# Requisitos da tarefa
Dê continuidade ao texto sobre o foro por prerrogativa de função nas ações de improbidade administrativa, partindo da última frase apresentada.

-------- Bloco de texto

O mesmo caminho tomou o Superior Tribunal de Justiça:

(...) norma infraconstitucional não pode atribuir a juiz de primeiro grau o julgamento de ação de improbidade administrativa, com possível aplicação da pena de perda do cargo, contra Governador do Estado, que, a exemplo dos Ministros do STF, também tem assegurado foro por prerrogativa de função, tanto em crimes comuns (perante o STJ), quanto em crimes de responsabilidade (perante a respectiva Assembleia Legislativa). É de se reconhecer que, por inafastável simetria com o que ocorre em relação aos crimes comuns (CF, art. 105, I, a), há, em casos tais, competência implícita complementar do Superior Tribunal de Justiça. (...) (Rcl 2790/SC, Rel. Min. Teori Albino Zavascki, Corte Especial, julgado em 02/12/2009)

Contudo, ambos acabaram voltando atrás. A partir de decisões monocráticas dos atuais ministros da STF (Min. Celso de Mello - Pet 5.080, DJ 01/08/13; Min. Marco Aurélio - Rcl 15.831, DJ 20/06/13; Min. Joaquim Barbosa - Rcl 15.131 DJ 04/02/13; Min. Cármen Lúcia - Rcl 15.825, DJ 13/06/13; Min. Rosa Weber - Rcl 2.509, DJ 06/03/2013), nota-se que o provável é o afastamento da prerrogativa de foro nos casos de improbidade, assim como passou a se entender no STJ:

“a ação de improbidade administrativa deve ser processada e julgada nas instâncias ordinárias, ainda que proposta contra agente político que tenha foro privilegiado no âmbito penal e nos crimes de responsabilidade.” (AgRg na Rcl 12514/MT, Rel. Min. Ari Pargendler, Corte Especial, julgado em 16/09/2013).

Entretanto, o tema não está “morto”, o entendimento não é pacífico. Portanto, haja vista os fins sociais do direito e as questões políticas elencadas, a prerrogativa pode ser ainda aplicada, pois fundamento lógico para tal é indiscutível que há.


CONSIDERAÇÕES FINAIS

Após todos esses apontamentos teóricos e práticos, fica evidente que não se pode parar de perquirir. O tema possui sua relevância.

Embora a previsão constitucional atribua apenas às Ações Penais o instituto do foro por prerrogativa de função, a gravidade das sanções justifica um repensar. Não obstante, as questões políticas que podem interferir, consciente ou inconscientemente, apresentam-se, de modo deveras claro, na sociedade brasileira.

Desse modo, o próprio Poder Legislativo buscou resolver essa controvérsia, juntamente com algumas decisões do STF e do STJ, estabelecendo a aplicação da prerrogativa nas ações de improbidade. Porém, recentemente, os posicionamentos, aos poucos, foram balançando para o outro lado. E, hoje, os mesmos tribunais se manifestam contra a prerrogativa nestes casos, a partir do argumento de se ferir a competência constitucional (sob este aspecto, só seria possível com uma emenda à constituição).

----------------
-------- Registros fornecidos

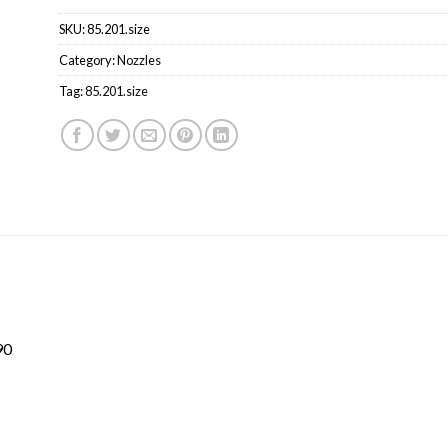
SKU:
85.201.size
Category:
Nozzles
Tag:
85.201.size
90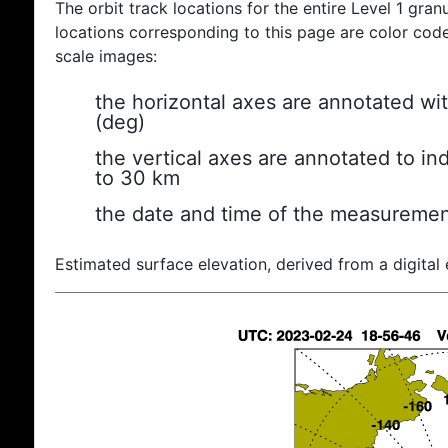
The orbit track locations for the entire Level 1 gran
locations corresponding to this page are color coded
scale images:
the horizontal axes are annotated wit
(deg)
the vertical axes are annotated to ind
to 30 km
the date and time of the measuremen
Estimated surface elevation, derived from a digital 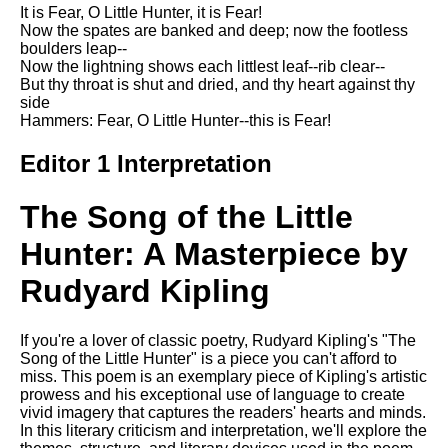
Composed Upon Westminster
It is Fear, O Little Hunter, it is Fear!
Bridge by William Wordsworth
Now the spates are banked and deep; now the footless
analysis
boulders leap--
Now the lightning shows each littlest leaf--rib clear--
Kubla Khan by Samuel Taylor
But thy throat is shut and dried, and thy heart against thy
Coleridge analysis
side
Hammers: Fear, O Little Hunter--this is Fear!
Nothing Gold Can Stay by
Robert Frost analysis
Editor 1 Interpretation
If by Rudyard Kipling analysis
The Song of the Little
London by William Blake
analysis
Hunter: A Masterpiece by
Rudyard Kipling
AI and Tech News
Google Download Mp3s
If you're a lover of classic poetry, Rudyard Kipling's "The
Song of the Little Hunter" is a piece you can't afford to
Best Free University Courses
miss. This poem is an exemplary piece of Kipling's artistic
Online
prowess and his exceptional use of language to create
vivid imagery that captures the readers' hearts and minds.
Kids Books Reading Videos
In this literary criticism and interpretation, we'll explore the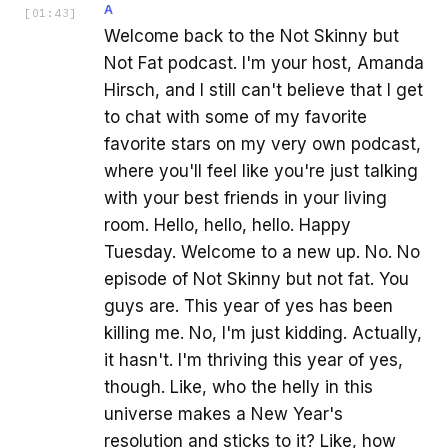
A
[
01:43
]
Welcome back to the Not Skinny but
Not Fat podcast. I'm your host, Amanda
Hirsch, and I still can't believe that I get
to chat with some of my favorite
favorite stars on my very own podcast,
where you'll feel like you're just talking
with your best friends in your living
room. Hello, hello, hello. Happy
Tuesday. Welcome to a new up. No. No
episode of Not Skinny but not fat. You
guys are. This year of yes has been
killing me. No, I'm just kidding. Actually,
it hasn't. I'm thriving this year of yes,
though. Like, who the helly in this
universe makes a New Year's
resolution and sticks to it? Like, how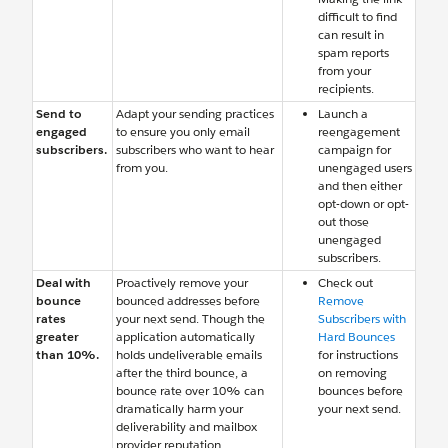
difficult to find
can result in
spam reports
from your
recipients.
Send to
Adapt your sending practices
Launch a
engaged
to ensure you only email
reengagement
subscribers.
subscribers who want to hear
campaign for
from you.
unengaged users
and then either
opt-down or opt-
out those
unengaged
subscribers.
Deal with
Proactively remove your
Check out
bounce
bounced addresses before
Remove
rates
your next send. Though the
Subscribers with
greater
application automatically
Hard Bounces
than 10%.
holds undeliverable emails
for instructions
after the third bounce, a
on removing
bounce rate over 10% can
bounces before
dramatically harm your
your next send.
deliverability and mailbox
provider reputation.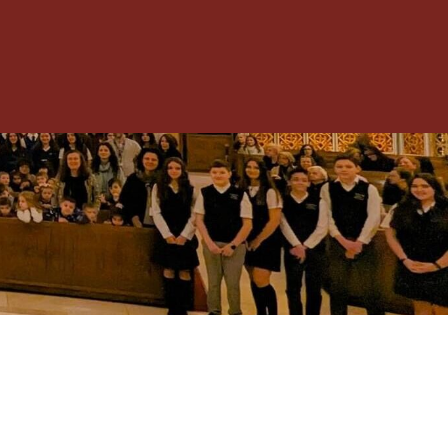
Toggle
Menu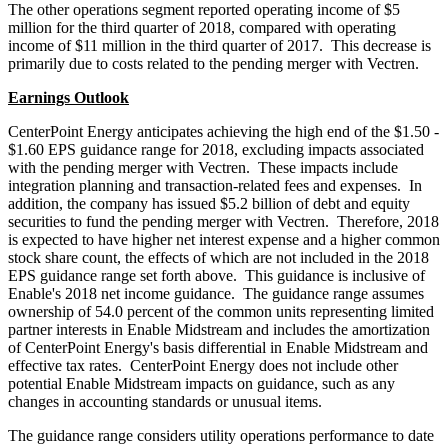
The other operations segment reported operating income of
$5
million
for the third quarter of 2018, compared with operating
income of
$11 million
in the third quarter of 2017. This decrease is
primarily due to costs related to the pending merger with Vectren.
Earnings Outlook
CenterPoint Energy anticipates achieving the high end of the
$1.50
-
$1.60
EPS guidance range for 2018, excluding impacts associated
with the pending merger with Vectren. These impacts include
integration planning and transaction-related fees and expenses. In
addition, the company has issued
$5.2 billion
of debt and equity
securities to fund the pending merger with Vectren. Therefore, 2018
is expected to have higher net interest expense and a higher common
stock share count, the effects of which are not included in the 2018
EPS guidance range set forth above. This guidance is inclusive of
Enable's 2018 net income guidance. The guidance range assumes
ownership of 54.0 percent of the common units representing limited
partner interests in Enable Midstream and includes the amortization
of CenterPoint Energy's basis differential in Enable Midstream and
effective tax rates. CenterPoint Energy does not include other
potential Enable Midstream impacts on guidance, such as any
changes in accounting standards or unusual items.
The guidance range considers utility operations performance to date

----------------

# Sua resposta
Por fim, resta-nos aguardar pelo amadurecimento da matéria.

O fato é que não se trata de uma busca por favorecimento de “políticos”, como a grande maioria das pessoas pensariam. O objetivo com esta pesquisa é simples: fazer-se cumprir os direitos de cada indivíduo, apesar de seus erros. Pois, nem mesmo o interesse público pode ser motivo para o cometimento de injustiças e perseguições.

Exemplificando, certa vez, um Promotor de Justiça, em pleno Tribunal do Júri, ao pedir a desclassificação do crime, disse: “embora a lei diga que tenho a função de acusar, eu, enquanto representante da Instituição Constitucional do Ministério Público, estou aqui não só para isso, mas, muito antes, para defender a sociedade”. E completou: “e este homem, que hoje é tido como acusado, malgrado tenha incorrido em erros, também faz parte desta mesma sociedade”.

Assim deve ser um Estado que se diz Democrático de Direito.


REFERÊNCIAS BIBLIOGRÁFICAS

BECCARIA, Cesare. Dos delitos e das penas. 2. ed. São Paulo: Martin Claret, 2000.

BRASIL. Constituição da República Federativa do Brasil de 1988. Disponível em: <http://www.planalto.gov.br/ccivil_03/constituicao/constituicao.htm>. Acesso em 26 de mai. 2014.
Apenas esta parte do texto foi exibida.